═══ Information shown

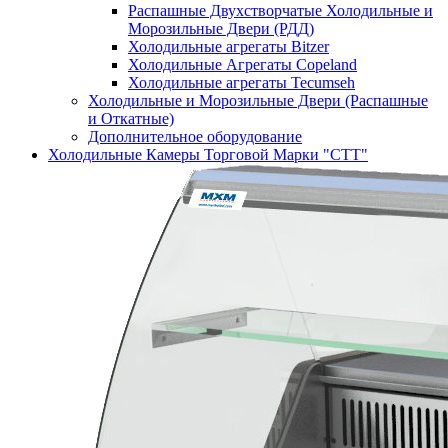
Распашные Двухстворчатые Холодильные и
Морозильные Двери (РДД)
Холодильные агрегаты Bitzer
Холодильные Агрегаты Copeland
Холодильные агрегаты Tecumseh
Холодильные и Морозильные Двери (Распашные
и Откатные)
Дополнительное оборудование
Холодильные Камеры Торговой Марки "СТТ"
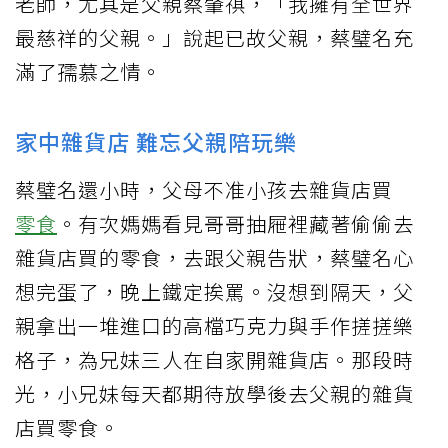
老師，尤其是父親蔡肇祺，「我擁有全世界
最慈祥的父親。」說起已故父親，蔡璧名充
滿了孺慕之情。
家中雜貨店 難忘父親陪玩樂
蔡璧名還小時，父母不准小孩去雜貨店買
零食
。有次媽媽看見哥哥抽屜裡藏著偷偷去
雜貨店買的零食，去跟父親告狀，蔡璧名心
想完蛋了，晚上鐵定挨罵。沒想到隔天，父
親拿出一堆進口的高檔巧克力與手作搓搓樂
格子，為兄妹三人在自家開雜貨店。那段時
光，小兄妹每天都期待放學後去父親的雜貨
店買零食。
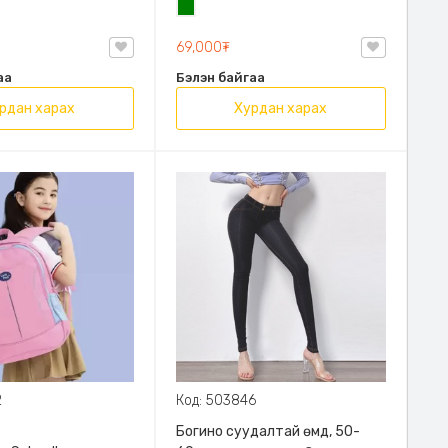
н
Ногоон
69,000₮
аа
Бэлэн байгаа
рдан харах
Хурдан харах
2
Код: 503846
Богино суудалтай өмд, 50-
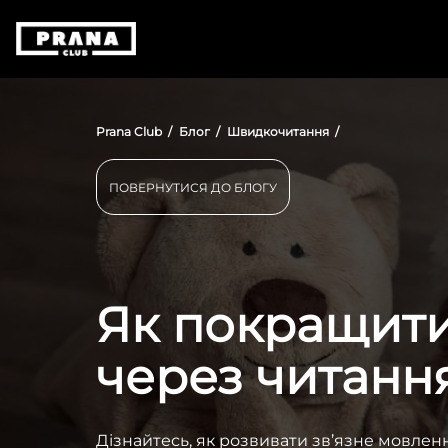
Prana Club
Блог
Швидкочитання
ПОВЕРНУТИСЯ ДО БЛОГУ
Як покращити
через читанн
Дізнайтесь, як розвивати зв’язне мовлен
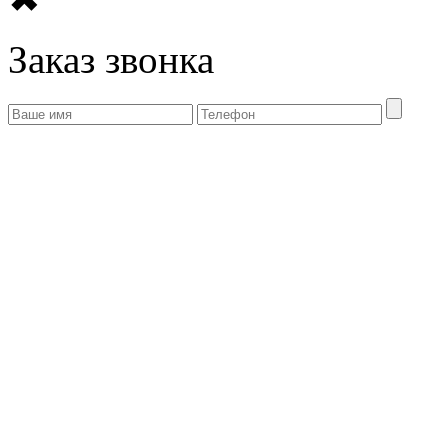
Заказ звонка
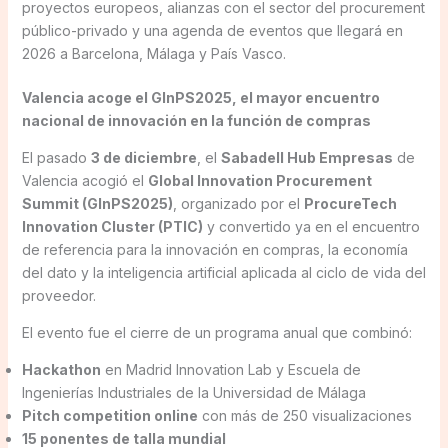
proyectos europeos, alianzas con el sector del procurement
público-privado y una agenda de eventos que llegará en
2026 a Barcelona, Málaga y País Vasco.
Valencia acoge el GInPS2025, el mayor encuentro
nacional de innovación en la función de compras
El pasado
3 de diciembre
, el
Sabadell Hub Empresas
de
Valencia acogió el
Global Innovation Procurement
Summit (GInPS2025)
, organizado por el
ProcureTech
Innovation Cluster (PTIC)
y convertido ya en el encuentro
de referencia para la innovación en compras, la economía
del dato y la inteligencia artificial aplicada al ciclo de vida del
proveedor.
El evento fue el cierre de un programa anual que combinó:
Hackathon
en Madrid Innovation Lab y Escuela de
Ingenierías Industriales de la Universidad de Málaga
Pitch competition online
con más de 250 visualizaciones
15 ponentes de talla mundial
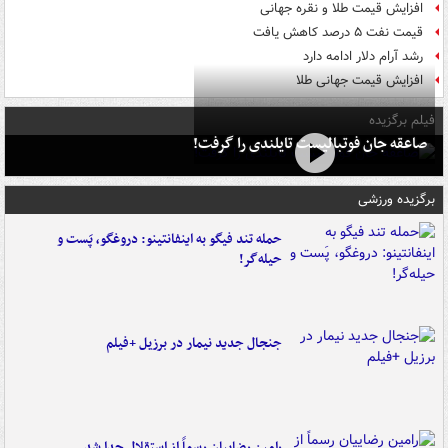
افزایش قیمت طلا و نقره جهانی
قیمت نفت ۵ درصد کاهش یافت
رشد آرام دلار ادامه دارد
افزایش قیمت جهانی طلا
فیلم برگزیده
صاعقه جان فوتبالیست تایلندی را گرفت!
برگزیده ورزشی
حمله تند فیگو به اینفانتینو: دروغگو، پَست‌ و
حیله‌گر!
جنجال جدید نیمار در برزیل +فیلم
رامین رضاییان رسماً از استقلال جدا شد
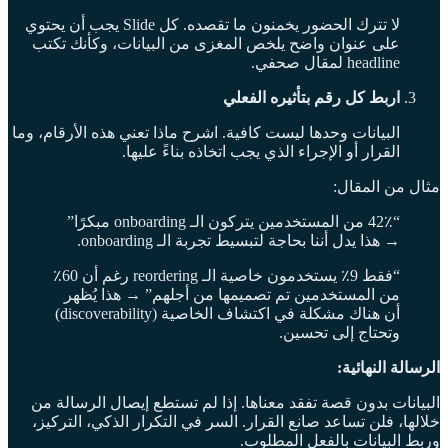
لا تترك الحضور يخمنون ما تقصده. كل Slide يجب أن يحتوي
على عنوان واضح يلخص المغزى من البيانات، وكأنك تكتب
headline لمقال صحفي.
اربط كل رقم بتأثيره الفعلي
البيانات وحدها ليست كافية. اشرح ماذا تعني هذه الأرقام، وما
القرار أو الإجراء الذي يجب اتخاذه بناءً عليها.
مثال من المقال:
“42٪ من المستخدمين يتركون الـ onboarding مبكرًا”
→ هذا يدل أننا بحاجة لتبسيط تجربة الـ onboarding.
“فقط 9٪ يستخدمون خاصية الـ reordering رغم أن 60٪
من المستخدمين تم تصميمها من أجلهم” → هذا يُظهر
أن هناك مشكلة في اكتشاف الخاصية (discoverability)
وتحتاج إلى تحسين.
الرسالة النهائية:
البيانات بدون قصة تفقد معناها. إذا لم تستطع إيصال الرسالة من
خلالها، فلن تساعد صانع القرار. السر في التكرار الذكي، التركيز،
وربط البيانات بالفعل المطلوب.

══════

### Work instructions
Go over the records above and tally each line that includes "onboarding". Give the total by itself.

### Your response
2